After Simmons, this Court then decided Powell. In Powell, the defendant brought a 28 U.S.C. § 2255 motion seeking to vacate his conviction in light of the Supreme Court’s decision in Carachuri. 691 F.3d at 555. Powell urged this Court to apply Carachuri in the same way that we had previously applied it in Simmons to vacate his sentence under North Carolina law. Id. at 556-57. This Court declined to do so and found that Carachuri announced a procedural rule that was not retroactive on collateral review. Id. at 560-61. This Court reasoned that Carachuri was a procedural rule because it “at most altered the procedural requirements that must be followed in applying recidivist enhancements and did not alter the range of conduct or the class of persons subject to criminal punishment.” Id. at 559-60.
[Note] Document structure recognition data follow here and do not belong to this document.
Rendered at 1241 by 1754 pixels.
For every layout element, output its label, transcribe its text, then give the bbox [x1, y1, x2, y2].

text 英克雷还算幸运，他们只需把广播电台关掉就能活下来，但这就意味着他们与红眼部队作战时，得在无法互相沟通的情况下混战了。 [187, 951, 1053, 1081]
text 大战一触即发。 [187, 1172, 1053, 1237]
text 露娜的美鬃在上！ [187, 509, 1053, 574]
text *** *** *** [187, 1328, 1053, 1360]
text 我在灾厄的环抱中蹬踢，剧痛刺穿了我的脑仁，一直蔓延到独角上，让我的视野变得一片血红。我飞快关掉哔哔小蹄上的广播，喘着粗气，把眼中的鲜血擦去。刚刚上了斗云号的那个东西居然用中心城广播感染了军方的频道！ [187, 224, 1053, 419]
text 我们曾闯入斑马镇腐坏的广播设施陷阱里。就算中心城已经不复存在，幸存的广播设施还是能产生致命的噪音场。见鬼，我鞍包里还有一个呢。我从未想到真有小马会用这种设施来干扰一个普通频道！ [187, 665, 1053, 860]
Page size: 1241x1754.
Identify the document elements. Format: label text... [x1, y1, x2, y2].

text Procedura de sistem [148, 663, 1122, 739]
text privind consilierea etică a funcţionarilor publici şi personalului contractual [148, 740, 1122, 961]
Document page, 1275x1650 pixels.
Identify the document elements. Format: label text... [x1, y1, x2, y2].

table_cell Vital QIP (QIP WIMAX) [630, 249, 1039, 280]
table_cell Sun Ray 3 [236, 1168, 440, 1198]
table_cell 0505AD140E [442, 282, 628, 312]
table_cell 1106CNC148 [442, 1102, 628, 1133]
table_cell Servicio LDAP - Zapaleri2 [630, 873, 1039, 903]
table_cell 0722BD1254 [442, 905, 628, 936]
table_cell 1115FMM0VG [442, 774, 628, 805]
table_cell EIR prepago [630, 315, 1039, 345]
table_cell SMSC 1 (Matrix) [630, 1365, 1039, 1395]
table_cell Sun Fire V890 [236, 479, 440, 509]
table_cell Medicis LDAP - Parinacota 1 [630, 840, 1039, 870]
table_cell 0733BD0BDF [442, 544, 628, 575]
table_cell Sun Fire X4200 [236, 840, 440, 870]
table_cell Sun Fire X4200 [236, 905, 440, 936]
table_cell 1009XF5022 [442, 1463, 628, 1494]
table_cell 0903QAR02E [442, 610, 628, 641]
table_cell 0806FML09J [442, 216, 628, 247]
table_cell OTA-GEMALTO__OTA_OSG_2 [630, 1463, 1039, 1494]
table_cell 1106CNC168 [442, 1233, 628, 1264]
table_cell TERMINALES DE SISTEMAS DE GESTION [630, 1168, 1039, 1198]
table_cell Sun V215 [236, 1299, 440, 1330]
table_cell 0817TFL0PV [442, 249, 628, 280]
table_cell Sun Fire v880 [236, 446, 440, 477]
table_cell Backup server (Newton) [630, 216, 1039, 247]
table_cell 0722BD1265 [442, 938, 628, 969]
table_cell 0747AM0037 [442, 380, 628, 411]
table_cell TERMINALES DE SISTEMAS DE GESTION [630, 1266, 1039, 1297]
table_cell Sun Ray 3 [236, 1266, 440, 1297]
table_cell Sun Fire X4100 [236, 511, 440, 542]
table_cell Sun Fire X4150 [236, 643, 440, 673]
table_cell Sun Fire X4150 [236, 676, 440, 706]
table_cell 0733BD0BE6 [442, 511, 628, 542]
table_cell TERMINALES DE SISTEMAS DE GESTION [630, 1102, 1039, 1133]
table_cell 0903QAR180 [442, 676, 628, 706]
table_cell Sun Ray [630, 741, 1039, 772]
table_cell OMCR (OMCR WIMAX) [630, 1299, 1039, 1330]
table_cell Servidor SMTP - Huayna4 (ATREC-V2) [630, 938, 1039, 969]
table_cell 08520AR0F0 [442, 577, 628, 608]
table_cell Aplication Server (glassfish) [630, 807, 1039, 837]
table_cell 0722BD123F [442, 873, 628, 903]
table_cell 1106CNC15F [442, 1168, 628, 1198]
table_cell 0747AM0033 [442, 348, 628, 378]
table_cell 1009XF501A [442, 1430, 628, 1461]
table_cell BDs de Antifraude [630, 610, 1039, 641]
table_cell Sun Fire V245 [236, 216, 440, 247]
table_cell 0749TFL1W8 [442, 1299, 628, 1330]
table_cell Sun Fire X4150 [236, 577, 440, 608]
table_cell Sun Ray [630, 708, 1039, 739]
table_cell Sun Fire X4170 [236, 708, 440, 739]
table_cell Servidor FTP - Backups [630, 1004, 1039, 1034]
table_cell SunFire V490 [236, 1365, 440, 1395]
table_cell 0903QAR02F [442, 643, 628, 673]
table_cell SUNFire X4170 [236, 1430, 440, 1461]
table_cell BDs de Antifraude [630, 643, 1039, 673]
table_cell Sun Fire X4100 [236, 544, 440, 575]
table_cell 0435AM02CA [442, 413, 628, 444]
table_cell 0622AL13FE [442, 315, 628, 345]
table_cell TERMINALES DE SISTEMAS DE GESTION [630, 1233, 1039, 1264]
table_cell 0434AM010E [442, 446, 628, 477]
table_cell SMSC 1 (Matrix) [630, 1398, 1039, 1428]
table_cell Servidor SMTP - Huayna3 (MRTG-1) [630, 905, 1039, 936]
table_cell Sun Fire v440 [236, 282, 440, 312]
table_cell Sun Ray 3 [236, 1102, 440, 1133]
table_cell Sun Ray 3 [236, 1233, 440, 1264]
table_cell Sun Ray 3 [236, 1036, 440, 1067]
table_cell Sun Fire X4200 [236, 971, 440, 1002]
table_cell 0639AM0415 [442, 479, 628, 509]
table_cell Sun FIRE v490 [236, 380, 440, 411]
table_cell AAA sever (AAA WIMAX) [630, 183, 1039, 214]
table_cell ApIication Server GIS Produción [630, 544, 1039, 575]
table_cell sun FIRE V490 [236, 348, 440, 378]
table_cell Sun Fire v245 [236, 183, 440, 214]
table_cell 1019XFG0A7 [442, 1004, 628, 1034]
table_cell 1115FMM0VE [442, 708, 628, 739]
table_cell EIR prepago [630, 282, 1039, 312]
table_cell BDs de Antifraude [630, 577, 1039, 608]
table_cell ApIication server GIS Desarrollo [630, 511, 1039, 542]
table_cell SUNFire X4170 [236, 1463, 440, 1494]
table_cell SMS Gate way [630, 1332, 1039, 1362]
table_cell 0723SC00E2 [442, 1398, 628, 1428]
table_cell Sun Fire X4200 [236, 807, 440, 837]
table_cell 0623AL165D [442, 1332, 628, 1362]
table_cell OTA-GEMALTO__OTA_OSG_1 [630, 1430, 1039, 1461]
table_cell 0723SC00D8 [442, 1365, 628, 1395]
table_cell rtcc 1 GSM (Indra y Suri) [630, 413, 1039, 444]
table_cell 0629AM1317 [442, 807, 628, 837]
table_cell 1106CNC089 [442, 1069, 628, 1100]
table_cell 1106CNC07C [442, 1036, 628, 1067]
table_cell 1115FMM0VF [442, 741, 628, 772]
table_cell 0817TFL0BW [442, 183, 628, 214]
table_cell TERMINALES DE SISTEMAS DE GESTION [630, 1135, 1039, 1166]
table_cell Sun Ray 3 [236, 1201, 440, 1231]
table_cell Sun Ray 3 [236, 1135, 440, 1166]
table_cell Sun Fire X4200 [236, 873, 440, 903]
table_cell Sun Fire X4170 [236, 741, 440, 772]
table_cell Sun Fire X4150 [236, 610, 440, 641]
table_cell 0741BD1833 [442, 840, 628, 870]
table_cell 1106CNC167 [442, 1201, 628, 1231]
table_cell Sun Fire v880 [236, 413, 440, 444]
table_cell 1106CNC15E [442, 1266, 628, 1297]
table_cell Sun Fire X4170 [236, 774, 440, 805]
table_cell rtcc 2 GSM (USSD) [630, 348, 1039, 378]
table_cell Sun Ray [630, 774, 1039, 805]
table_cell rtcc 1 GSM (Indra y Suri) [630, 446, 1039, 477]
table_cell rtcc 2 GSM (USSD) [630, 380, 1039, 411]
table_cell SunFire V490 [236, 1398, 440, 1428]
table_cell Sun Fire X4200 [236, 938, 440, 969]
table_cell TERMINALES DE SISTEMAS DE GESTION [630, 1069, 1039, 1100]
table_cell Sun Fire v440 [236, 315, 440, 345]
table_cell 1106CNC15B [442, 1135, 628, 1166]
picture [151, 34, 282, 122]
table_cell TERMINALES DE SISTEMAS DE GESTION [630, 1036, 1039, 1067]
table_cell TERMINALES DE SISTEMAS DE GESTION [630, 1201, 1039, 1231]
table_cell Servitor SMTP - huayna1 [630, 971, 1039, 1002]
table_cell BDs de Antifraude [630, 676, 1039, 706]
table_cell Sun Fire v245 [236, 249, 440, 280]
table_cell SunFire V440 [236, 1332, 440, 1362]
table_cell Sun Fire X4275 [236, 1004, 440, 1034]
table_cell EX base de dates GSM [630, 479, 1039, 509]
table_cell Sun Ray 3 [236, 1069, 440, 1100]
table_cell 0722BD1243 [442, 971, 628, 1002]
On February 15, 2013, the district court denied Miller’s motion to vacate. It acknowledged the government’s waiver of its statute-of-limitations defense but held that Miller’s claim failed because, under Powell, Simmons is not retroactively applicable on collateral review. Thus, Miller was not entitled to relief. The district court also denied Miller’s alternative claims for relief. The district court granted a certificate of appealability (COA), and Miller then timely appealed to this Court.